* **Fragmento proporcionado**:
———

En definitiva, pues, la secuencia de valoración sensata y coincidente que cabe deducirse de tales elementos indiciarios: encuentro con la víctima en el callejón en que tuvo lugar la agresión y el robo de su cartera, aceptación por los acusados de que presenciaron la agresión, pero que no intervinieron en ella ofreciendo como explicación inconvincente que la víctima había sido acometida por una persona que formaba parte del grupo con el que ellos estaban, pero de cuya identidad no han ofrecido datos de los que quepa afirmar su verdadera existencia o al menos su participación en los hechos, identificación por el agredido de dos de los atacantes menores, detención de ambos menores con los otros dos sujetos mayores de edad y aquí acusados que iban con ellos en el grupo cuando huían por las escaleras que desde el callejón conducen al Paseo Marítimo, uno de los cuales portaba consigo la cartera de la víctima y que la detención de los acusados y de los menores que iban con ellos por parte de la Policía se produjese prácticamente sin solución de continuidad instantes después de cometido robo y de acuerdo con las señas, descripción, numero de atacantes y dirección que estos habían seguido según la información que in actu les hubo facilitado la víctima, es la que ha sido declarada probada en la Sentencia impugnada, pues otra no cabe extraerse y en la que el Juzgador a quo realiza un proceso mental ponderado y razonable y acorde en la interpretación de los plurales indicios existentes y concomitantes entre sí con las reglas de la experiencia que rigen el proceso deductivo, suficiente para desvirtuar la presunción de inocencia que los recurrentes dicen conculcada.
Las consideraciones expuestas nos han de conducir a la desestimación del recurso estudiado y confirmación de la Sentencia apelada.
TERCERO .- Se declaran de oficio las costas de esta alzada.
Fallo
Que desestimando el recurso de apelación interpuesto por la representación de los acusados Eugenio y Gaspar contra la Sentencia de fecha 16 de marzo de 2011, dictada por el Juzgado de lo Penal número 6 de Palma y recaída en al causa PA 35/11, SE CONFIRMA la misma en todos sus extremos , todo ello con declaración de costas de oficio, en cuanto a las devengadas en esta alzada.
Así por esta sentencia, de la que se unirá certificación a las actuaciones y juzgando definitivamente la causa lo pronunciamos, mandamos y firmamos.
PUBLICACION .- La anterior sentencia ha sido leída en audiencia pública por el magistrado ponente que la firma, y acto seguido se libran los despachos para su no tificación en forma a todas las partes. Doy fe.

———

* **Ítems aportados**:
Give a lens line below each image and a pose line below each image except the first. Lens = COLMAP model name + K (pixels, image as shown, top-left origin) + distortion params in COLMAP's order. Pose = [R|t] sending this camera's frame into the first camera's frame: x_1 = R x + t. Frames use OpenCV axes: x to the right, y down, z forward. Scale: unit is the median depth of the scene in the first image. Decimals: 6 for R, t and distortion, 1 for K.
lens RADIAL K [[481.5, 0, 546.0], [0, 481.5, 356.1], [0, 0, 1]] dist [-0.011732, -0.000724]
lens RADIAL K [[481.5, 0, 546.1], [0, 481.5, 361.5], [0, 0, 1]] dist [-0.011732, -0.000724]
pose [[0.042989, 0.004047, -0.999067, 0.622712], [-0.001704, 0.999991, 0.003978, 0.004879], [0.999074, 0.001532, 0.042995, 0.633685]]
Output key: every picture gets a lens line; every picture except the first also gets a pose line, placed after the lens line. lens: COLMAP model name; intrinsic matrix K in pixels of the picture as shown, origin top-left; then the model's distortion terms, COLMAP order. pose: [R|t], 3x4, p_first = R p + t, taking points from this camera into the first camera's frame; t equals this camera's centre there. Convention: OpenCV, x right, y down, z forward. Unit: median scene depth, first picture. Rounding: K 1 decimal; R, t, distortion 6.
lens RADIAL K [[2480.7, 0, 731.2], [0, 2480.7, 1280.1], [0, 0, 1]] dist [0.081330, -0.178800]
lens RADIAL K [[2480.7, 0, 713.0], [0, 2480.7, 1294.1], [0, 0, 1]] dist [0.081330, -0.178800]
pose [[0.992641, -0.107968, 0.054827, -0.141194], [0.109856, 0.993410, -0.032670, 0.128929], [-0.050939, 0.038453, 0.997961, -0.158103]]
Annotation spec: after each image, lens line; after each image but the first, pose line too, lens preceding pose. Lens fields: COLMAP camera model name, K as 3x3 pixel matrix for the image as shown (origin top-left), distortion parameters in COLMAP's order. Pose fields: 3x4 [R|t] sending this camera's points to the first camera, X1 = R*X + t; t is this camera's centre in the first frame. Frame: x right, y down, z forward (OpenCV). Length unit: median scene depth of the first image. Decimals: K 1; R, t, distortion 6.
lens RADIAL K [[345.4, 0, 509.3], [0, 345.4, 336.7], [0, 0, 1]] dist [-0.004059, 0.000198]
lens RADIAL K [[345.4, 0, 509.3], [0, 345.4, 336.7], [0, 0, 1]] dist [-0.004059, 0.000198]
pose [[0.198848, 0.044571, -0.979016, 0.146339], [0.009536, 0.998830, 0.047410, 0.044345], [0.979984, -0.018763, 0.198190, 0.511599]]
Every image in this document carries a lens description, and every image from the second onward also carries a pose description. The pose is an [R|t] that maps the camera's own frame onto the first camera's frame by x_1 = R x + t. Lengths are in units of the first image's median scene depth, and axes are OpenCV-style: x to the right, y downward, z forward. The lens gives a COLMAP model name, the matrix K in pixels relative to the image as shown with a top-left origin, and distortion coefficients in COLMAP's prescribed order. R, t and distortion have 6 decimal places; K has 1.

———

* **Comprueba tu comprensión**:
#1 Responde a estas preguntas sobre el fragmento de la sentencia:
(a) ¿Qué juzgado dictó la sentencia recurrida?
(b) ¿Por dónde huían los acusados con los menores cuando fueron detenidos?
(c) ¿Quién leyó la sentencia en audiencia pública?
#2 Transcribe literalmente el fragmento de la sentencia desde "PUBLICACION .- La" hasta "partes. Doy fe.", ambos inclusive.
Los ítems no intervienen en este ejercicio.

* **Resultados del ejercicio**:
#1
(a) El Juzgado de lo Penal número 6 de Palma.
(b) Por las escaleras que desde el callejón conducen al Paseo Marítimo.
(c) El magistrado ponente que la firma.

#2
PUBLICACION .- La anterior sentencia ha sido leída en audiencia pública por el magistrado ponente que la firma, y acto seguido se libran los despachos para su no tificación en forma a todas las partes. Doy fe.